(What the task requires) Turn every line of the records below into a numbered list, dropping any blank lines.

Saved data entries:
--------

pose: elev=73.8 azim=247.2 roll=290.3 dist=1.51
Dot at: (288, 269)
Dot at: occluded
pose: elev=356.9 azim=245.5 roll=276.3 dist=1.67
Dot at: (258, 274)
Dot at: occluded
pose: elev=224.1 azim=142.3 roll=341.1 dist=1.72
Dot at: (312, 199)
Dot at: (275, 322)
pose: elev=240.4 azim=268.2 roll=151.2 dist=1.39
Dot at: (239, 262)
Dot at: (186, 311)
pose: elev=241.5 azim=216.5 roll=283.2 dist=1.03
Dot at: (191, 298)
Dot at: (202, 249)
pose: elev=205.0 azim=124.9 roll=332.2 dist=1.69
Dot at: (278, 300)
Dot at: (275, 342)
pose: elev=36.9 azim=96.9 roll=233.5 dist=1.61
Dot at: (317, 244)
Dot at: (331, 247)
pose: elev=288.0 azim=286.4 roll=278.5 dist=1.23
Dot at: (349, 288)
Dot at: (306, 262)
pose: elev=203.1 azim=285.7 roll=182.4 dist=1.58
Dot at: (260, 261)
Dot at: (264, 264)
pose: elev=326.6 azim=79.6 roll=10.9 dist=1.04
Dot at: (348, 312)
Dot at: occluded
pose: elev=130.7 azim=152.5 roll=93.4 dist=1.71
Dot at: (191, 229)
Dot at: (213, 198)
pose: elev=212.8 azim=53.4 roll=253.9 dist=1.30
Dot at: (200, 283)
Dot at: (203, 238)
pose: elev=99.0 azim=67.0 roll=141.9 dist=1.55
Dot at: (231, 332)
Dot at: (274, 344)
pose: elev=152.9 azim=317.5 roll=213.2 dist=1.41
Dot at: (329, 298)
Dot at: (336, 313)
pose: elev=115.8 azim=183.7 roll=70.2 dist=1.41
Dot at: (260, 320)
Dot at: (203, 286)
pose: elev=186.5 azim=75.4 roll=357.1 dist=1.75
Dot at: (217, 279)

--------

(Result for this exercise)
1. pose: elev=73.8 azim=247.2 roll=290.3 dist=1.51
2. Dot at: (288, 269)
3. Dot at: occluded
4. pose: elev=356.9 azim=245.5 roll=276.3 dist=1.67
5. Dot at: (258, 274)
6. Dot at: occluded
7. pose: elev=224.1 azim=142.3 roll=341.1 dist=1.72
8. Dot at: (312, 199)
9. Dot at: (275, 322)
10. pose: elev=240.4 azim=268.2 roll=151.2 dist=1.39
11. Dot at: (239, 262)
12. Dot at: (186, 311)
13. pose: elev=241.5 azim=216.5 roll=283.2 dist=1.03
14. Dot at: (191, 298)
15. Dot at: (202, 249)
16. pose: elev=205.0 azim=124.9 roll=332.2 dist=1.69
17. Dot at: (278, 300)
18. Dot at: (275, 342)
19. pose: elev=36.9 azim=96.9 roll=233.5 dist=1.61
20. Dot at: (317, 244)
21. Dot at: (331, 247)
22. pose: elev=288.0 azim=286.4 roll=278.5 dist=1.23
23. Dot at: (349, 288)
24. Dot at: (306, 262)
25. pose: elev=203.1 azim=285.7 roll=182.4 dist=1.58
26. Dot at: (260, 261)
27. Dot at: (264, 264)
28. pose: elev=326.6 azim=79.6 roll=10.9 dist=1.04
29. Dot at: (348, 312)
30. Dot at: occluded
31. pose: elev=130.7 azim=152.5 roll=93.4 dist=1.71
32. Dot at: (191, 229)
33. Dot at: (213, 198)
34. pose: elev=212.8 azim=53.4 roll=253.9 dist=1.30
35. Dot at: (200, 283)
36. Dot at: (203, 238)
37. pose: elev=99.0 azim=67.0 roll=141.9 dist=1.55
38. Dot at: (231, 332)
39. Dot at: (274, 344)
40. pose: elev=152.9 azim=317.5 roll=213.2 dist=1.41
41. Dot at: (329, 298)
42. Dot at: (336, 313)
43. pose: elev=115.8 azim=183.7 roll=70.2 dist=1.41
44. Dot at: (260, 320)
45. Dot at: (203, 286)
46. pose: elev=186.5 azim=75.4 roll=357.1 dist=1.75
47. Dot at: (217, 279)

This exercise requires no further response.